Every great trip for me has a defining experience residing in it, and in my memory of it, like a pearl in an oyster. There were many memorable experiences on this trip: the hour-long nature hike through the jungle behind the lodge; draining off the stored heat of the day, caipirinha in hand, in the chest-deep pool after nine hours of fishing; the cool gray early mornings and evenings with pacu rising on the river and the air full of swifts; the fine boisterous dinners each night with good food, good friends, and Suzanne and John keeping the wineglasses full.
But the pearl for me was this:
After we finish picking all the sweet white meat off the peacock’s bones with our fingers, I throw part of the skeleton into the river, and a medium-size caiman swims up to within ten feet of the boat and loudly eats it. Then it lies there in the water with just its knobby head showing and its black vertical pupils fixed, it seems, on me—as if I have personally invited him to join our food chain.

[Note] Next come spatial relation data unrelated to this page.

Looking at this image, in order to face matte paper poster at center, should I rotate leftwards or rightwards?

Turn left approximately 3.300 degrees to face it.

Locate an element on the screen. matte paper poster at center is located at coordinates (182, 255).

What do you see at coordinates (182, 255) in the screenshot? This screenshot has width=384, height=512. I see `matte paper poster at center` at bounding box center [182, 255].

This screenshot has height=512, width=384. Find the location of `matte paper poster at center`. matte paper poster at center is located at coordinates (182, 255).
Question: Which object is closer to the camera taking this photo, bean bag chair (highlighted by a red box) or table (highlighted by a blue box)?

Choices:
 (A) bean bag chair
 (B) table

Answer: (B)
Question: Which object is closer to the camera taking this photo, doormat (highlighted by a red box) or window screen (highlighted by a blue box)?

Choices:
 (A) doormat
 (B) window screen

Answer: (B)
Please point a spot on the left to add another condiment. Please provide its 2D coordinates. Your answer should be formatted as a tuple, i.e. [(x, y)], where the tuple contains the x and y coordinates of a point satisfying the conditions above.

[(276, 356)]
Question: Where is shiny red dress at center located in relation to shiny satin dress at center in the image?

Some rain-forest scientists have been known to take a dump in the jungle just to sit and observe with aesthetic pleasure the astonishingly short length of time it takes for over fifty species of dung beetles to converge on the scat and devour it. “Dung gazing,” they call it. Yes, well, as Isaiah noted, all flesh is grass; and nowhere is that truth more vividly demonstrated than in the Amazon, where every organism is caught up in a raucous 24/7 orgy of snatching life from death: At certain times you can almost hear the steady clicking hum of millions of beings feasting on millions of others. Over the week, I have come to realize that what is so moving to me about the place is stately beauty barely concealing mayhem in all that raw, immeasurable fertility—a palimpsest of infinitely intricate pattern and design laid over utter mercilessness, perhaps like that of the cosmos itself, in fifty shades of green.
But I came to that realization as an observer in a boat with fly rod or beer can (sometimes both) in hand: a mere dung gazer. Now, staring at my reptilian friend, I have a sudden, overwhelming urge to paint myself into the picture; to be, if only for a moment, on the inside of the Amazon looking out. So I slide into the Agua Boa River, among its piranhas; its freshwater stingrays; its myriad minnows that nibble on your skin, feeling like little jolts of electricity; its tiny fish called candiru, which are said to swim up your urine stream and lodge horribly in your urethra. I slip into the inscrutable pattern and design of that black water and toss the last of the peacock bass bones to my brother caiman. Then we swim around together for a while, contentedly digesting.
“I am a meat-hungry buzzard!” was the cry of the Yanomami Indians when they went on raids into foreign territory. I feel like shouting it out.